Since neither the Blanton nor the Contemporary focuses on local artists, the contraction of the bottom end of the Austin visual arts scene translates to fewer venues for local talent to showcase their work. This compounds a key, long-standing obstacle to building an art career in Austin: access to collectors. “A lot of good artists come through, and then they leave,” says Sylvia Orozco, the leader of the Mexic-Arte Museum, on Congress Avenue. “But it’s not because rent was too high. I think they leave to find markets where you can sell your art.”

Orozco believes that, though the development of major institutions like the Blanton and the Contemporary is a net positive for the entire Austin art community, there needs to be more collaboration between larger museums and smaller venues. “We’re the ones that have to create the market,” she says. “We’re all in it together.”

Annette Carlozzi, a former Blanton curator who is now writing a book on the Texas art scene for the University of Texas Press, takes the optimist’s perspective, arguing that the necessary conditions for an Austin art market are now beginning to emerge, if tenuously. She points to an explosion of new critical writing about Austin art and the first sightings of real collectors at the higher-end galleries in town.

“Whether they have a second or a third home here, or they’ve just moved here in retirement, or they came here because of the tech industry, they’re here now, and they’re looking to buy art,” Carlozzi says, mentioning the Kleins, top donors for Austin, who arrived in Austin from Houston in the mid-aughts. “It looks like there’s a foundation beginning to be formed.”

Ellsworth Kelly Austin
Another of three sets of stained-glass windows in the building.
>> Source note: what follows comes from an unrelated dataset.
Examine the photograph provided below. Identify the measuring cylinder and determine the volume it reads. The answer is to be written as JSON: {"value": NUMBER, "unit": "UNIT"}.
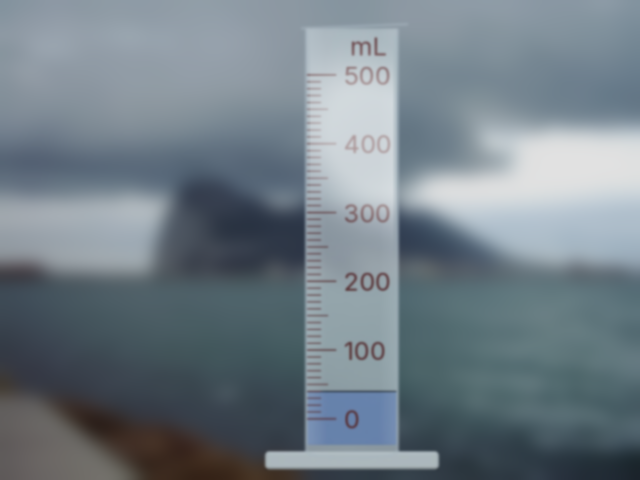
{"value": 40, "unit": "mL"}
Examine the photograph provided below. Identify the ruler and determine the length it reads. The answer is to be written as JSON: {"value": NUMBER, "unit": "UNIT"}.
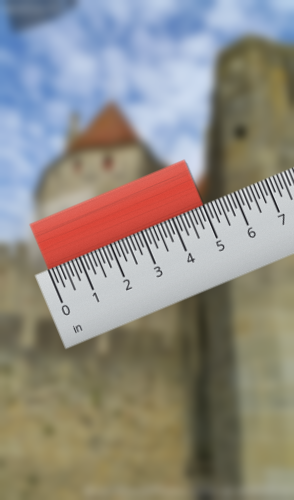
{"value": 5, "unit": "in"}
Although Blanton-associated observers like Wicha, Foster, and Carlozzi anticipate the Kelly piece’s impact on the international art world, the deepest resonance of Austin will lie in how locals observe it and bond with it over time. “It’s not an ornamented building,” Foster says. “There’s not much going on. What really goes on is the way it changes with the changing light conditions and the seasons. The shadows, and particularly the way the light comes in through the stained glass—that’s going to be revealed to us over the next year, which is exciting and kind of amazing. It is like a sundial, almost. The experience of it is deeply tied to nature and the universe.”
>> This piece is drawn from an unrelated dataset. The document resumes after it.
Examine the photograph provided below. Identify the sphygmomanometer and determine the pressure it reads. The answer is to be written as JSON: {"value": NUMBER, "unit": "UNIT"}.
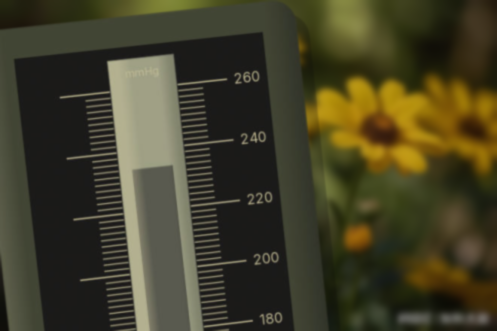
{"value": 234, "unit": "mmHg"}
As Rothko’s serious, meditative engagement with black oils inadvertently reflects something of Houston’s present-day cultural preoccupations, will Kelly’s weightless rainbows and iPhone-sleek white surfaces come to epitomize something about what Austin is or wants to be? Will the building eventually be viewed as a magnet for a growing, multidimensional art community or as a memorial marker for the old, weird Austin scene?

It’s impossible to say with any certainty what the long-term meaning or impact of the piece will be. That’s the thrill of the present unveiling. But already Austin signals one important change: the city’s newfound capacity to make sophisticated, open-ended investments in the arts.

“The opening of the Kelly building is a real cultural achievement,” Carlozzi says. “It is a destination to which people will come from around the world. I just went to the new Austin Central Library. It was so exciting to see. My husband and I were just saying, ‘This is the Austin that Austin has wanted to be for so long.’ You finally can see it in one place, and you can feel it and be part of it. The Kelly building is so, so different in character. But the ambition of both is thrilling and astonishing, and I don’t think it could have happened—obviously didn’t happen—in Austin until this moment.”